Dinosaurs Alive! crashes onto Blu-ray with a respectable package. The visual presentation ranges from pretty darn good to impressive, displaying solid clarity and definition. Whether CG or natural, colors are beautiful and true, remaining sharp throughout the film. On the audio front, Douglas' narration does the job, but comes across as a bit stilted from time to time. That criticism aside, the music, ambient sound, dinosaur roars and dialog make solid use of the DTS-HD Master Audio track, even giving the lower ranges the occasional workout.

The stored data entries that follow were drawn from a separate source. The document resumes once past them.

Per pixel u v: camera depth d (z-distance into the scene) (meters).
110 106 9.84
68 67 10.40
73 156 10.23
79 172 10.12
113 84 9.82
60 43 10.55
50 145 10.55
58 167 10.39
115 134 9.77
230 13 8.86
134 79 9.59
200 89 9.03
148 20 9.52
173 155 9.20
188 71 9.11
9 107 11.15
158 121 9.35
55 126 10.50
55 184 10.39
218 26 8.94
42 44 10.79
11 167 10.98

Being the film geek that I am, I actually enjoyed the 26 minute featurette "'The Making Of' Dinosaurs Alive!" even more than I enjoyed the main feature. Enthusiastically narrated, The "Making Of" is an interesting primer on paleontology and IMAX filmmaking, while presenting an impressive chronicle of all the work and effort behind Dinosaurs Alive!. One impressive stat that stands out in my mind is that since it was shot in 3D, Dinosaurs Alive! used film stock that cost $1,000 per roll. In other words, shooting in 3D, the filmmakers spend approximately $11 per second of footage! Suffice it to say that in IMAX, there's no such thing as a simple shot.
"Meet the Creatures" presents short text blurbs on 12 of the creatures featured in Dinosaurs Alive!, along with direct access to the CG sequences in which the creatures appeared in the film. Finally, the "Film Trivia Quiz" feature presents 10 multiple choice questions based on facts from the film. It would have been nice to have had a filmmaker or paleontologist commentary track included here, but that really would have just been icing on a pretty decent cake.
If the study of dinosaurs and archeology are two things that you dig (sorry!), sink your teeth into Dinosaurs Alive! (and again!). It's a short but sweet Blu-ray presentation that doesn't disappoint.